Interesting that Lost Highway also came out in 1997. Something must have been going around that year, fear of losing our identity maybe? Fear of the world spinning out of control? Y2K looming in the horizon. Who knows, but having Lost Highway, Cure and Perfect Blue all come out the same year seems like more and a simple coincidence... or is it just my mind playing tricks on me.

Two women... one woman... don't think about it too long, or you won't
stay sane.
I could go on and on, but this type of horror film will probably always be my favorite. Because, yeah I’m a bit of a control freak, and losing control can be terrifying. In many of these films the characters find a way to get back in control, or accept that some things are out of their control. It ends with someone looking into the mirror and knowing exactly who they are… even if that is a deranged killer.

"Excuse me, who are you?"
Just had to add this. Seems like quite a few
of us want Criterion to release the Perfect Blu-ray.

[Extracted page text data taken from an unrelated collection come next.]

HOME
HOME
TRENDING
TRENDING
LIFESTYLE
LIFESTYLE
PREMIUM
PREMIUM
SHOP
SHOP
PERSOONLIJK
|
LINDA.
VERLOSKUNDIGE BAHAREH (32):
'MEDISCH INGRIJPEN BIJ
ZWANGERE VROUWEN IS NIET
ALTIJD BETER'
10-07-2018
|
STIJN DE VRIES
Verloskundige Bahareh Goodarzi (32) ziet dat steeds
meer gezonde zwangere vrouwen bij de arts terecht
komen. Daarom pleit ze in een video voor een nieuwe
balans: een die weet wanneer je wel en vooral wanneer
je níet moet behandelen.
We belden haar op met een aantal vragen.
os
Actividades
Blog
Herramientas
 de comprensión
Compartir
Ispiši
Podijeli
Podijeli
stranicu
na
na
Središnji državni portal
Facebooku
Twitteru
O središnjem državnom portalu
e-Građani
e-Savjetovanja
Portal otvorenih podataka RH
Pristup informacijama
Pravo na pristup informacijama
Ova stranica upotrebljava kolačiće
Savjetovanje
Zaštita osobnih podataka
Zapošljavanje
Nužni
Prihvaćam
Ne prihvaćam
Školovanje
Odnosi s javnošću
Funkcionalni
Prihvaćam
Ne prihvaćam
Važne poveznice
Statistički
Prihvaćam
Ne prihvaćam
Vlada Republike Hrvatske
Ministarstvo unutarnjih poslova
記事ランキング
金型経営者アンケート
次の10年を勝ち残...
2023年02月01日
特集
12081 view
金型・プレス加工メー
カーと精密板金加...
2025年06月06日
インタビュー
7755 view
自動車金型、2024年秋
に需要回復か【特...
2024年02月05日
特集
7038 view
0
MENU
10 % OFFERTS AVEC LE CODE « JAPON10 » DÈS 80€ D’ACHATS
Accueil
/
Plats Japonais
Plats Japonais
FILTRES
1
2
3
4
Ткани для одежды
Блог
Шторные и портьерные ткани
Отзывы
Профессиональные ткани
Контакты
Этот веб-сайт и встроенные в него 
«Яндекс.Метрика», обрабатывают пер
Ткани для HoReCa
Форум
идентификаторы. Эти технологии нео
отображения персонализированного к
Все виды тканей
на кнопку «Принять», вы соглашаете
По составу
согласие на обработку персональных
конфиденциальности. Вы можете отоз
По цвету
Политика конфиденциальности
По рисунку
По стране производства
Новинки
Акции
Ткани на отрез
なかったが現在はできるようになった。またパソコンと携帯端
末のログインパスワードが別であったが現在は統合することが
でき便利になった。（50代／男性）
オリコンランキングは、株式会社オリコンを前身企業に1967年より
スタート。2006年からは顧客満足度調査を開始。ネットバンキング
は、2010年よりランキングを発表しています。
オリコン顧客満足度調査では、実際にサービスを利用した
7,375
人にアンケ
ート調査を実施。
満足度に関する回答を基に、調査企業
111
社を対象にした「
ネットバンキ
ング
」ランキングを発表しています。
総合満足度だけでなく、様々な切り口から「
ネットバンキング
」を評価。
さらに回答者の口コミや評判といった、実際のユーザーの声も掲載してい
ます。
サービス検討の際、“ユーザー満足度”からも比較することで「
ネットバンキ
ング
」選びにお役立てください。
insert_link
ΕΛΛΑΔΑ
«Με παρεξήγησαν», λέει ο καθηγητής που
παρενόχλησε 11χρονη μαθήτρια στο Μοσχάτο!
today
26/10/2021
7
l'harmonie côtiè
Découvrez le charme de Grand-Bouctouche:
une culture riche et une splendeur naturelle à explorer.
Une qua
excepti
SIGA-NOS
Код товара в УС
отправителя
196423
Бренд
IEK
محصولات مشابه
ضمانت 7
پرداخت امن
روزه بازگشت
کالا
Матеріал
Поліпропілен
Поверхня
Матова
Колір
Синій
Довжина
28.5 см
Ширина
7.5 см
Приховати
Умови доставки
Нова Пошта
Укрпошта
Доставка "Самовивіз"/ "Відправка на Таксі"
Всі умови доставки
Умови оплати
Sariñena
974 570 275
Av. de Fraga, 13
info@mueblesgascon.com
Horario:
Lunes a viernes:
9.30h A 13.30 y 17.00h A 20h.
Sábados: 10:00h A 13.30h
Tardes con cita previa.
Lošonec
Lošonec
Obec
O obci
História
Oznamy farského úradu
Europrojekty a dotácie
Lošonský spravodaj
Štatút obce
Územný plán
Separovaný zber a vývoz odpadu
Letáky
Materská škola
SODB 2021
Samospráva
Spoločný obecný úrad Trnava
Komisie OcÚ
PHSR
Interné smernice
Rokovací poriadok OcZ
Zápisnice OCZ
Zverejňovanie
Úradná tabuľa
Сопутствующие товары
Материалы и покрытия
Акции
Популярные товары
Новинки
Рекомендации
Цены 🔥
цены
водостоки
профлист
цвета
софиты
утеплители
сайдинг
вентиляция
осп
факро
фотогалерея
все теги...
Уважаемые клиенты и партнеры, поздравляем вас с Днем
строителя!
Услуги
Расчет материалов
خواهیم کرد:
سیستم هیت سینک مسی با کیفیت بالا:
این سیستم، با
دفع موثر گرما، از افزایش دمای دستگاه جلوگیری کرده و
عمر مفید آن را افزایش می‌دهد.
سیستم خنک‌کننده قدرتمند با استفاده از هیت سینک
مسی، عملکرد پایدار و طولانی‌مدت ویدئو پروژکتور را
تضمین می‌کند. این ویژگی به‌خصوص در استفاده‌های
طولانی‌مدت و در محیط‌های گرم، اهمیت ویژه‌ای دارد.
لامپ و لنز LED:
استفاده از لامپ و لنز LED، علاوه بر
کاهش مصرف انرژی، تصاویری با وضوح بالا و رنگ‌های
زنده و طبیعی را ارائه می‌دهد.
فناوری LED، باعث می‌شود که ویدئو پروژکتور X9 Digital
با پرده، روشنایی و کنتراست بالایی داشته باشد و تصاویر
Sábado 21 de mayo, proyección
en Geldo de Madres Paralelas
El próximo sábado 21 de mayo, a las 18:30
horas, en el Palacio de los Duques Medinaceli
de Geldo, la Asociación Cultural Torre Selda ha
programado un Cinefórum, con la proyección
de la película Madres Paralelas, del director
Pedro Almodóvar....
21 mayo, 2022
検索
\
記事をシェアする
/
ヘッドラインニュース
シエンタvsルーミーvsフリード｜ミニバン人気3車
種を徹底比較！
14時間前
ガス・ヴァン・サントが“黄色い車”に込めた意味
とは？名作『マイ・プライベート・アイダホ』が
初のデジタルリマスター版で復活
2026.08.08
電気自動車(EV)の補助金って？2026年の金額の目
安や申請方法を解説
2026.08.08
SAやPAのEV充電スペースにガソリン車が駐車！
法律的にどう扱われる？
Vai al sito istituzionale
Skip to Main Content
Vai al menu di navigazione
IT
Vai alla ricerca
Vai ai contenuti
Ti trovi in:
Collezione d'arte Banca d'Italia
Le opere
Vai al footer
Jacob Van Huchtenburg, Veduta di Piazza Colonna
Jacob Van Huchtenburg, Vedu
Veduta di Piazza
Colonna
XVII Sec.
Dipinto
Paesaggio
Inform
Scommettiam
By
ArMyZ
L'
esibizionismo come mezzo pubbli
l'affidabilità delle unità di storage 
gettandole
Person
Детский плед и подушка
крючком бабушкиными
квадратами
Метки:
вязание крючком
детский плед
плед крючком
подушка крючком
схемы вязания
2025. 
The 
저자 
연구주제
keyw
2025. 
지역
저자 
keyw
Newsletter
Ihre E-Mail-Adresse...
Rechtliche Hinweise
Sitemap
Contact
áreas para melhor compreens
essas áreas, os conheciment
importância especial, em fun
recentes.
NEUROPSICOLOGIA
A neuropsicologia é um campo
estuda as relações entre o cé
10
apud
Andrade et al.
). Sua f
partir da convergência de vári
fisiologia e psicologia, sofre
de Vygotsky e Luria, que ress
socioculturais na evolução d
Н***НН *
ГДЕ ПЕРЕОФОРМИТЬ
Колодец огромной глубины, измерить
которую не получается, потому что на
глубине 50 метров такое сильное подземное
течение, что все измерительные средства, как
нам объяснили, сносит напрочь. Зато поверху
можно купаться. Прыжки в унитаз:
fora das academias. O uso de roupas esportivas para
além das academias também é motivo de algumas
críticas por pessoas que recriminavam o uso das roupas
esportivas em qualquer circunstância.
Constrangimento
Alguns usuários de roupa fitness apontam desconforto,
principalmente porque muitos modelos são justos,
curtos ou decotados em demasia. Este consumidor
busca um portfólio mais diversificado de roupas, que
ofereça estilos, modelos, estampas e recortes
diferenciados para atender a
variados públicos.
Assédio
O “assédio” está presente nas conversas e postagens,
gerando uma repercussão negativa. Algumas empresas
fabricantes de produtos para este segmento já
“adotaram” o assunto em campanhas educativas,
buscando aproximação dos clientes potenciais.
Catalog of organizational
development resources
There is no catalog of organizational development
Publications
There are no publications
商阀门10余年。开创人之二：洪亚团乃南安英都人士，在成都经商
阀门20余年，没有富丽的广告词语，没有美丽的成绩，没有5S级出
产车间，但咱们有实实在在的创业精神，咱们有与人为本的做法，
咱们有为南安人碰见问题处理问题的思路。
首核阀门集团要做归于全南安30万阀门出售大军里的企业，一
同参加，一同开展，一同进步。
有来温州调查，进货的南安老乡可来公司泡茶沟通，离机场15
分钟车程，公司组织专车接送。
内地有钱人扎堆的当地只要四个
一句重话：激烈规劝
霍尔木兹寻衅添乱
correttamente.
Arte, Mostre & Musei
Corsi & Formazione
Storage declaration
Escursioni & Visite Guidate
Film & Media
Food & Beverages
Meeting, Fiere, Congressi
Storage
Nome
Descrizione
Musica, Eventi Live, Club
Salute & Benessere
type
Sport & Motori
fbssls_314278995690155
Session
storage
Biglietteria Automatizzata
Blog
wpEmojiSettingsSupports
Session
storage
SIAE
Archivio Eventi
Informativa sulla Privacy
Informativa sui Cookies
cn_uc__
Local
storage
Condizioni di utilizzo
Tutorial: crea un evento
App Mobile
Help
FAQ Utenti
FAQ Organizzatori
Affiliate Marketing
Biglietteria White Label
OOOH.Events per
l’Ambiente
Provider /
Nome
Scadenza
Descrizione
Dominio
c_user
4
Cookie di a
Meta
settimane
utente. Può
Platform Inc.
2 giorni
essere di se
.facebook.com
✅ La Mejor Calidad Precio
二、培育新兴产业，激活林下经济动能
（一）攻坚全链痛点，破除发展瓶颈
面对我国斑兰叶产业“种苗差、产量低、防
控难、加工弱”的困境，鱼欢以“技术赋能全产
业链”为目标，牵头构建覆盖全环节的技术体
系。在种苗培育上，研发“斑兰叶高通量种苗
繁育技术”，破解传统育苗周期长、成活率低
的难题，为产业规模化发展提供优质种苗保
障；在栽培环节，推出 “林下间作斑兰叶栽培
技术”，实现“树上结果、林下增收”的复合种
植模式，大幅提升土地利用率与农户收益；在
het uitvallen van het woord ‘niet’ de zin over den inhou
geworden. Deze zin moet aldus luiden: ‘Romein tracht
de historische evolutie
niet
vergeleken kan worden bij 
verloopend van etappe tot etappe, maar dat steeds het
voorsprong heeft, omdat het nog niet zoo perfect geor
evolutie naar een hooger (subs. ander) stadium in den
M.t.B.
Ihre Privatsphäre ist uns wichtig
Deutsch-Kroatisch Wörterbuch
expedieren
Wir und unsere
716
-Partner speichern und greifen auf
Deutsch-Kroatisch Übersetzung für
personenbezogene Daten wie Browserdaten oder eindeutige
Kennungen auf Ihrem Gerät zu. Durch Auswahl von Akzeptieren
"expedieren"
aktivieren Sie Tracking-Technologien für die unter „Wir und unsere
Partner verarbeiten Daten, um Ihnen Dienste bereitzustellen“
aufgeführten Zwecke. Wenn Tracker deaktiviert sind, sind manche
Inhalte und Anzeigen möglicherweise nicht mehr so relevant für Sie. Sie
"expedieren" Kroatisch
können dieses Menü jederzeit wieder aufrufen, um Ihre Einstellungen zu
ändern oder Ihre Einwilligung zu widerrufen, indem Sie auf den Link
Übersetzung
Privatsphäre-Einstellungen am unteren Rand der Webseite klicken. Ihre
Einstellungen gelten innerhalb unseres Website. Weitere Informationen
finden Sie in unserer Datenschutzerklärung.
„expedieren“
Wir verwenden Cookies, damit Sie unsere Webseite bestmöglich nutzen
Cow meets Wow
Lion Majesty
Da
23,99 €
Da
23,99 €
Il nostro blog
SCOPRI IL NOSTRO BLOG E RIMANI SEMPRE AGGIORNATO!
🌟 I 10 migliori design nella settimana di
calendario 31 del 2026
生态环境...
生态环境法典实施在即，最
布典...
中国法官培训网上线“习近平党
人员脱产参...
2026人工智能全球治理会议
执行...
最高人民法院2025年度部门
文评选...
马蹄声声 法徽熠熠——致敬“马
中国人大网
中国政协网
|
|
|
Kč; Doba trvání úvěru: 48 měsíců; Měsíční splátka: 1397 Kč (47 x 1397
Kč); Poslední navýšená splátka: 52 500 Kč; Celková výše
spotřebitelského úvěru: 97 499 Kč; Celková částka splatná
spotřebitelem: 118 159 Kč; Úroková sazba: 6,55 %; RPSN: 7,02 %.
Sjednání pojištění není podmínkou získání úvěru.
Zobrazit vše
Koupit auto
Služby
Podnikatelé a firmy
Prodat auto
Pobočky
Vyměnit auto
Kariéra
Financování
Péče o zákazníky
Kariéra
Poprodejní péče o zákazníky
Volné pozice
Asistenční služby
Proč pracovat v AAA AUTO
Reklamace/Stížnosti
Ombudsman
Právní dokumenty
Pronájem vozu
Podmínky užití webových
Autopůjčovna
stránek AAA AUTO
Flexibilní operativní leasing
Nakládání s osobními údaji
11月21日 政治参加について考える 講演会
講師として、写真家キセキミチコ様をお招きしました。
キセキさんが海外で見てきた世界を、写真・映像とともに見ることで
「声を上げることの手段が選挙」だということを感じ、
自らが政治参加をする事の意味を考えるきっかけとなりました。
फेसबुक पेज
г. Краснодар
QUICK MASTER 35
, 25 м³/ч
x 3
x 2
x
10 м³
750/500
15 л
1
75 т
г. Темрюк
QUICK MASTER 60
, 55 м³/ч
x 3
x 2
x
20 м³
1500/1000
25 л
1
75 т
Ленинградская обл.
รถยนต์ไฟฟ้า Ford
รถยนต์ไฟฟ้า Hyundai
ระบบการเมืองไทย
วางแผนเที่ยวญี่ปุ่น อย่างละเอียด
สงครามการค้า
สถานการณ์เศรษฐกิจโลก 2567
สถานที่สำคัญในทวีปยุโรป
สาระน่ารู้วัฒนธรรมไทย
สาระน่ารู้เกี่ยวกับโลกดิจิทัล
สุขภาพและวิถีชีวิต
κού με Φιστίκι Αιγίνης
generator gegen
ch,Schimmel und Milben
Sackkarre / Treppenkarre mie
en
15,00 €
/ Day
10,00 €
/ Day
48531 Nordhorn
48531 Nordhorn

  1. Carl Jung considered facing one's dark side (the "shadow," which perhaps can look back from the mirror), accepting it, and integrating it into one's personality to be essential for health. All the same, I'd rather my mirror didn't actually talk.

    That's an interesting take on horror, and a better explanation of "Lost Highway" than most critics had, e.g. Roger Ebert: "I've seen it twice, hoping to make sense of it. There is no sense to be made of it."

    1. Yeah talking mirrors are a staple of horror films, and when they are used well, they are really darn creepy.

      Heh heh, yeah Ebert wasn't a fan. I think they even put "Two Thumbs Down" on the poster for "Lost Highway" reveling in it. I plan on doing an in depth review of the film at some point. Lots of material to dig into there. The film comes together a bit better if you come at it from an intuitive fashion rather than logical. True for a lot of Lynch's "Twin Peaks" work actually.